## BEGIN Excerpted text

All of lore.kernel.org
 help / color / mirror / Atom feed
From: Jann Horn via Containers <containers@lists.linux-foundation.org>
To: Kees Cook <keescook@chromium.org>,
	 "Michael Kerrisk (man-pages)" <mtk.manpages@gmail.com>
Cc: linux-man <linux-man@vger.kernel.org>,
	Song Liu <songliubraving@fb.com>, Will Drewry <wad@chromium.org>,
	Robert Sesek <rsesek@google.com>,
	Daniel Borkmann <daniel@iogearbox.net>,
	Giuseppe Scrivano <gscrivan@redhat.com>,
	Linux Containers <containers@lists.linux-foundation.org>,
	lkml <linux-kernel@vger.kernel.org>,
	Alexei Starovoitov <ast@kernel.org>, bpf <bpf@vger.kernel.org>,
	Andy Lutomirski <luto@amacapital.net>,
	Christian Brauner <christian@brauner.io>
Subject: Re: For review: seccomp_user_notif(2) manual page
Date: Thu, 29 Oct 2020 02:25:34 +0100	[thread overview]
Message-ID: <CAG48ez0m4Y24ZBZCh+Tf4ORMm9_q4n7VOzpGjwGF7_Fe8EQH=Q@mail.gmail.com> (raw)

## END Excerpted text
## BEGIN Extracted material

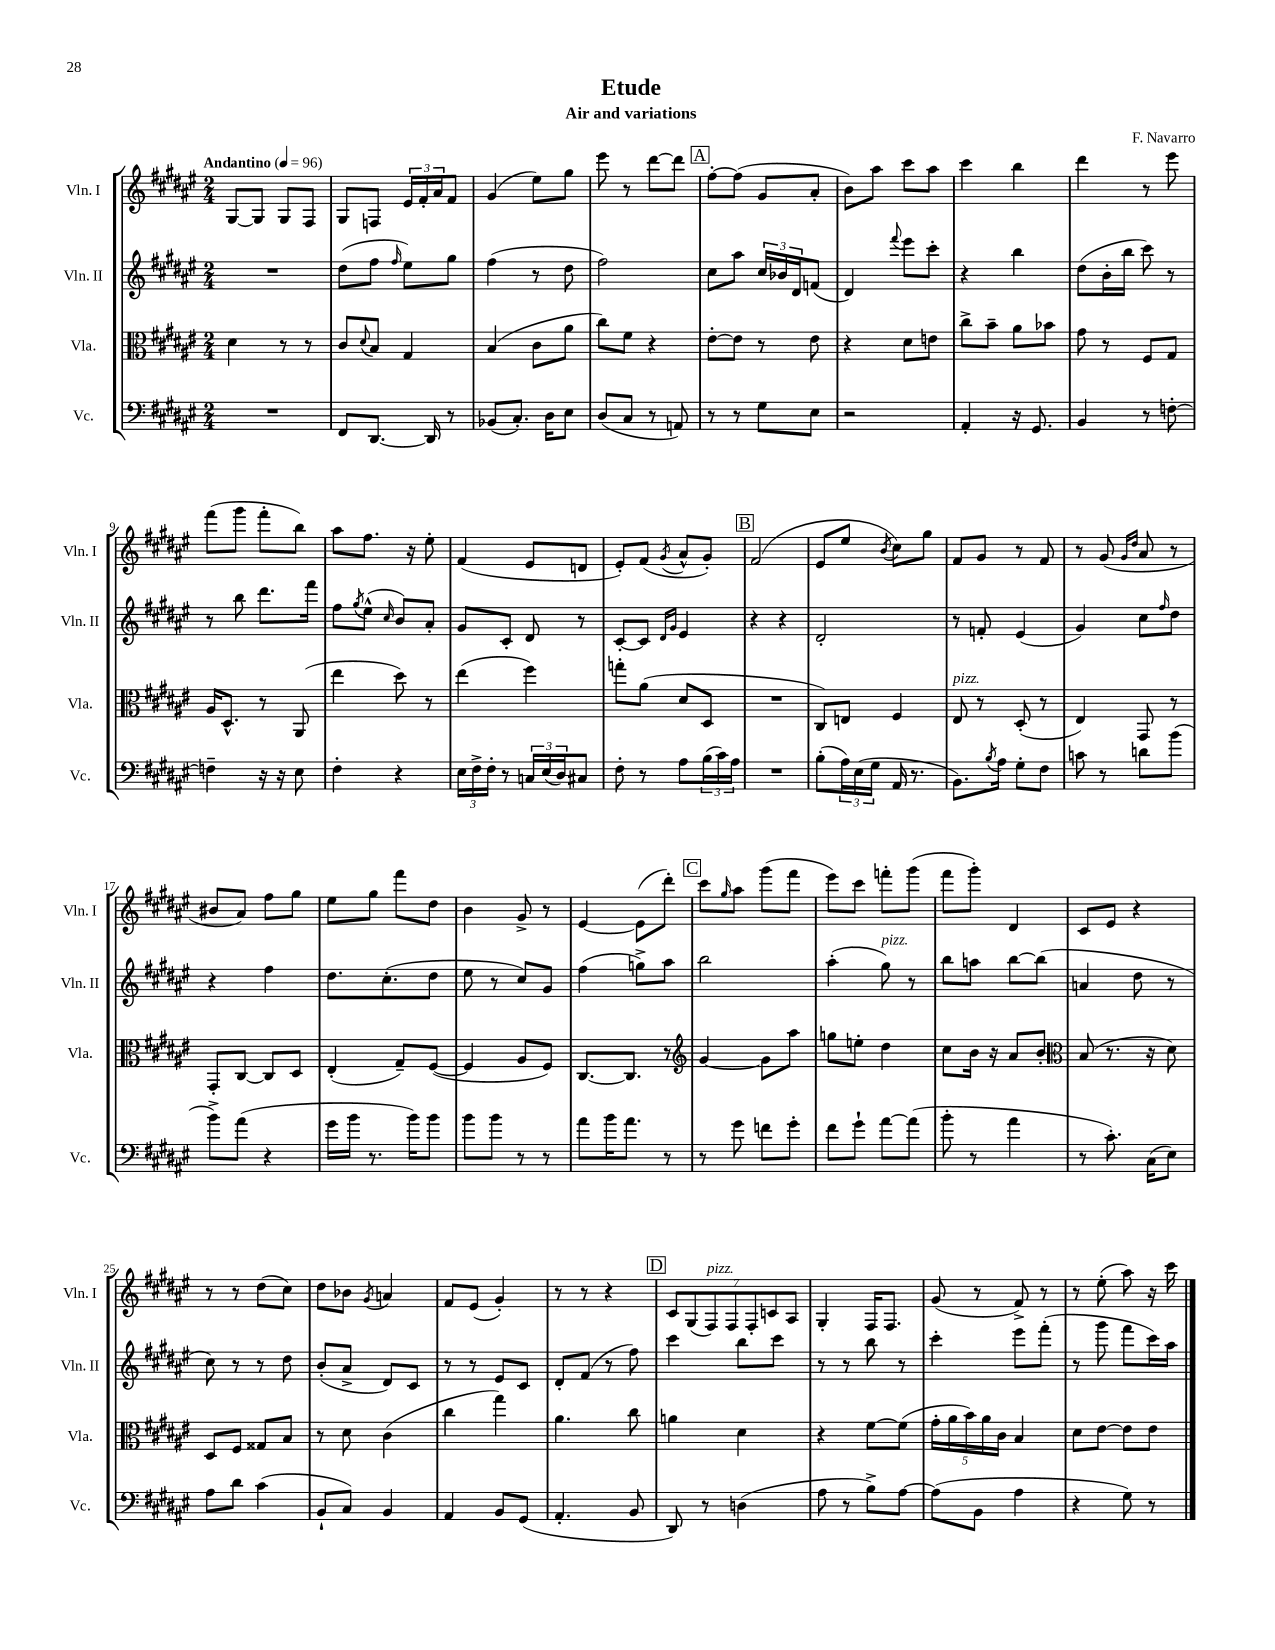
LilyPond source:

\header { title = "Etude" composer = "F. Navarro" subtitle = "Air and variations" }
<<
\new StaffGroup <<
\new Staff = "s0" \with { instrumentName = "Vln. I" shortInstrumentName = "Vln. I" } {
    \clef treble \key fis \major \numericTimeSignature \time 2/4 \tempo "Andantino" 4 = 96
    gis8~ gis8 gis8 fis8 |
    gis8 f8 \tuplet 3/2 { eis'16 fis'16-. ais'16 } fis'8 |
    gis'4( eis''8) gis''8 |
    eis'''8 r8 dis'''8~ dis'''8 |
    \mark \markup { \box "A" } fis''8~-. fis''8( gis'8 ais'8-. |
    b'8) ais''8 cis'''8 ais''8 |
    cis'''4 b''4 |
    dis'''4 r8 eis'''8 |
    fis'''8( gis'''8 fis'''8-. b''8) |
    ais''8 fis''8. r16 eis''8-. |
    fis'4( eis'8 d'8 |
    eis'8-.) fis'8( \acciaccatura { gis'8 } ais'8-^ gis'8-.) |
    \mark \markup { \box "B" } fis'2( |
    eis'8 eis''8 \acciaccatura { b'8 } cis''8) gis''8 |
    fis'8 gis'8 r8 fis'8 |
    r8 gis'8( \grace { gis'16 dis''16 } ais'8 r8 |
    bis'8 ais'8) fis''8 gis''8 |
    eis''8 gis''8 fis'''8 dis''8 |
    b'4 gis'8-> r8 |
    eis'4~ eis'8( dis'''8-.) |
    \mark \markup { \box "C" } cis'''8 \grace { gis''16 } ais''8 gis'''8( fis'''8 |
    eis'''8) cis'''8 f'''8-. gis'''8( |
    fis'''8 gis'''8-.) dis'4 |
    cis'8 eis'8 r4 |
    r8 r8 dis''8( cis''8) |
    dis''8 bes'8 \acciaccatura { gis'8 } a'4 |
    fis'8 eis'8( gis'4-.) |
    r8 r8 r4 |
    \mark \markup { \box "D" } \tuplet 7/4 { cis'8 gis8( fis8^\markup { \italic "pizz." }) fis8 fis8-. c'8 ais8 } |
    gis4-. fis16 fis8. |
    gis'8( r8 fis'8->) r8 |
    r8 eis''8-.( ais''8) r16 cis'''16 \bar "|." |
}
\new Staff = "s1" \with { instrumentName = "Vln. II" shortInstrumentName = "Vln. II" } {
    \clef treble \key fis \major \numericTimeSignature \time 2/4
    R2 |
    dis''8( fis''8 \grace { fis''16 } eis''8) gis''8 |
    fis''4( r8 dis''8 |
    fis''2) |
    \mark \markup { \box "A" } cis''8 ais''8 \tuplet 3/2 { cis''16 bes'16 dis'16 } f'8( |
    dis'4) \appoggiatura { fis'''8 } eis'''8 cis'''8-. |
    r4 b''4 |
    dis''8( b'16-. b''16 cis'''8) r8 |
    r8 b''8 dis'''8. fis'''16 |
    fis''8 \acciaccatura { gis''8 } eis''8-^( \grace { cis''16 } b'8) ais'8-. |
    gis'8 cis'8-. dis'8 r8 |
    cis'8~-. cis'8 \grace { dis'16 gis'16 } eis'4 |
    \mark \markup { \box "B" } r4 r4 |
    dis'2-. |
    r8 f'8-. eis'4( |
    gis'4) cis''8 \grace { fis''16 } dis''8 |
    r4 fis''4 |
    dis''8. cis''8.-.( dis''8 |
    eis''8 r8 cis''8) gis'8 |
    fis''4( g''8->) ais''8 |
    \mark \markup { \box "C" } b''2 |
    ais''4-.( gis''8^\markup { \italic "pizz." }) r8 |
    b''8 a''8 b''8~ b''8( |
    a'4 dis''8 r8 |
    cis''8) r8 r8 dis''8 |
    b'8-.( ais'8-> dis'8) cis'8 |
    r8 r8 eis'8 cis'8 |
    dis'8-. fis'8( r8 fis''8) |
    \mark \markup { \box "D" } cis'''4 b''8 cis'''8 |
    r8 r8 b''8 r8 |
    cis'''4-. eis'''8 fis'''8-.( |
    r8 gis'''8 fis'''8 cis'''16) ais''16 \bar "|." |
}
\new Staff = "s2" \with { instrumentName = "Vla." shortInstrumentName = "Vla." } {
    \clef alto \key fis \major \numericTimeSignature \time 2/4
    dis'4 r8 r8 |
    cis'8 \appoggiatura { dis'8 } b8 gis4 |
    b4( cis'8 ais'8 |
    cis''8) fis'8 r4 |
    \mark \markup { \box "A" } eis'8~-. eis'8 r8 eis'8 |
    r4 dis'8 e'8 |
    cis''8-> b'8-- ais'8 bes'8 |
    gis'8 r8 fis8 gis8 |
    ais16 dis8.-^ r8 ais,8( |
    eis''4 dis''8) r8 |
    eis''4( fis''4) |
    g''8-. ais'8( dis'8 dis8 |
    \mark \markup { \box "B" } R2 |
    cis8) e8 fis4 |
    eis8^\markup { \italic "pizz." } r8 dis8-.( r8 |
    eis4) gis,8 r8 |
    gis,8-. cis8~ cis8 dis8 |
    eis4-.( gis8--) fis8~( |
    fis4 ais8 fis8) |
    cis8.~ cis8. r8 |
    \mark \markup { \box "C" } \clef treble gis'4~ gis'8 ais''8 |
    g''8 e''8-. dis''4 |
    cis''8 b'16 r16 ais'8 b'8-. |
    \clef alto b8( r8. r16 dis'8) |
    dis8 fis8 gisis8 b8 |
    r8 dis'8 cis'4( |
    cis''4 gis''4) |
    ais'4. cis''8 |
    \mark \markup { \box "D" } a'4 dis'4 |
    r4 fis'8~ fis'8( |
    \tuplet 5/4 { gis'16-. ais'16 b'16) ais'16 cis'16 } b4 |
    dis'8 eis'8~ eis'8 eis'8 \bar "|." |
}
\new Staff = "s3" \with { instrumentName = "Vc." shortInstrumentName = "Vc." } {
    \clef bass \key fis \major \numericTimeSignature \time 2/4
    R2 |
    fis,8 dis,8.~ dis,16 r8 |
    bes,8( cis8.-.) dis16 eis8 |
    dis8( cis8 r8 a,8) |
    \mark \markup { \box "A" } r8 r8 gis8 eis8 |
    r2 |
    ais,4-. r16 gis,8. |
    b,4 r8 f8~-. |
    f4-- r16 r16 eis8 |
    fis4-. r4 |
    \tuplet 3/2 { eis16 fis16-> fis16-. } r8 \tuplet 3/2 { c16 eis16( dis16) } cis8 |
    fis8-. r8 ais8 \tuplet 3/2 { b16( cis'16) ais16 } |
    \mark \markup { \box "B" } R2 |
    b8-.( \tuplet 3/2 { ais16) eis16( gis16 } ais,16 r8. |
    b,8.) \acciaccatura { b8 } ais16 gis8-. fis8 |
    c'8 r8 d'8 b'8( |
    b'8->) ais'8( r4 |
    gis'16 b'16 r8. b'16) b'8 |
    b'8 b'8 r8 r8 |
    ais'8 b'16 ais'8. r8 |
    \mark \markup { \box "C" } r8 gis'8 f'8 gis'8-. |
    fis'8 gis'8-! ais'8~ ais'8( |
    b'8-. r8 ais'4 |
    r8 cis'8.-.) cis16( eis8) |
    ais8 dis'8 cis'4( |
    b,8-! cis8) b,4 |
    ais,4 b,8 gis,8( |
    ais,4.-. b,8 |
    \mark \markup { \box "D" } dis,8) r8 d4( |
    ais8 r8 b8->) ais8~ |
    ais8( b,8 ais4 |
    r4 gis8) r8 \bar "|." |
}
>>
>>
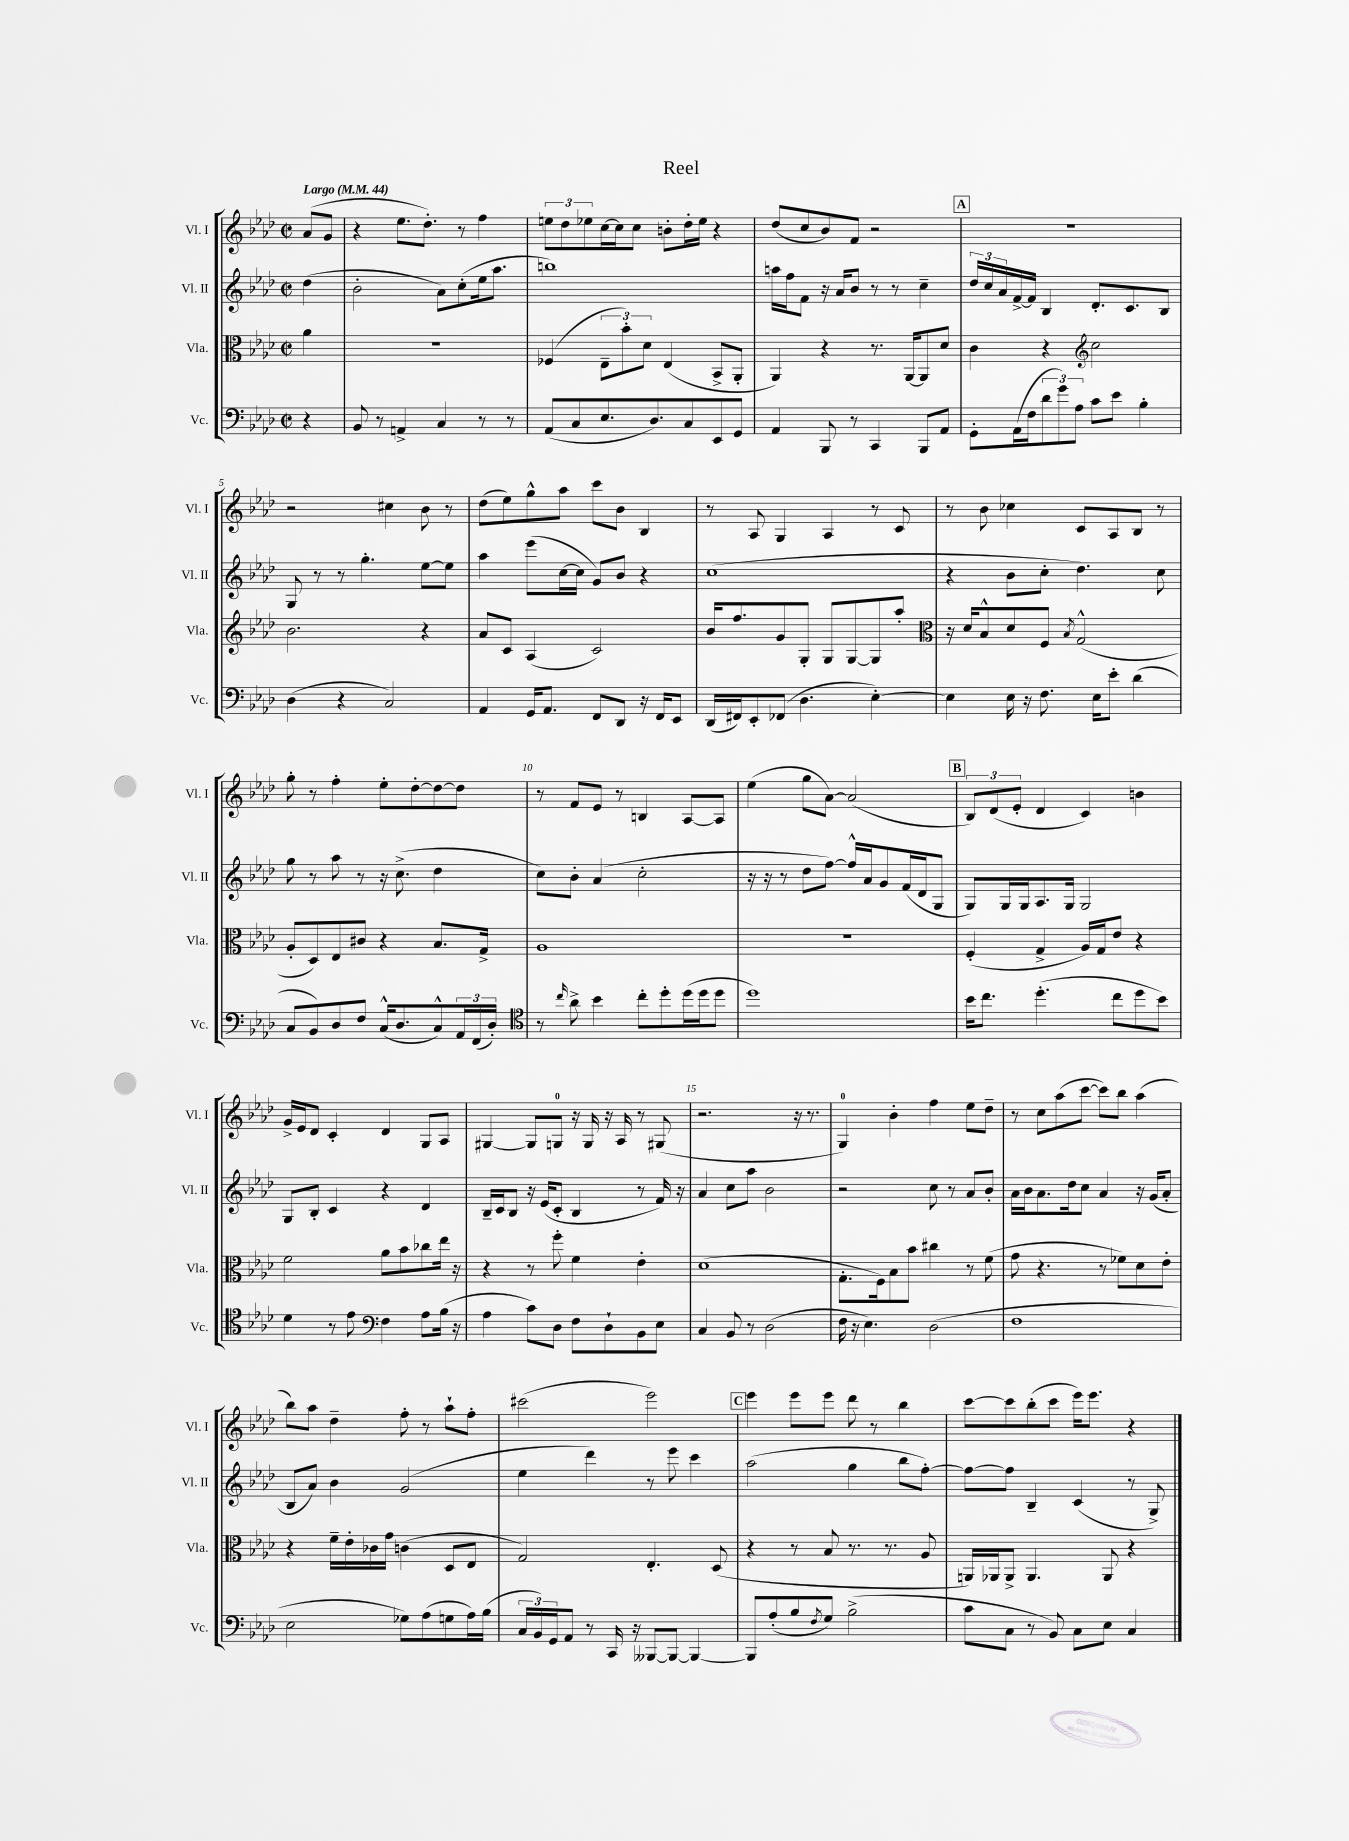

## END Extracted material

**The exercise:**
Answer these questions from the email header, and number your answers the same way:
1. Who is the message from?
2. Which manual page does the subject line name?
3. On what day was the message sent?

**Reply:**
1. Jann Horn, via Containers
2. seccomp_user_notif(2)
3. Thursday, October 29, 2020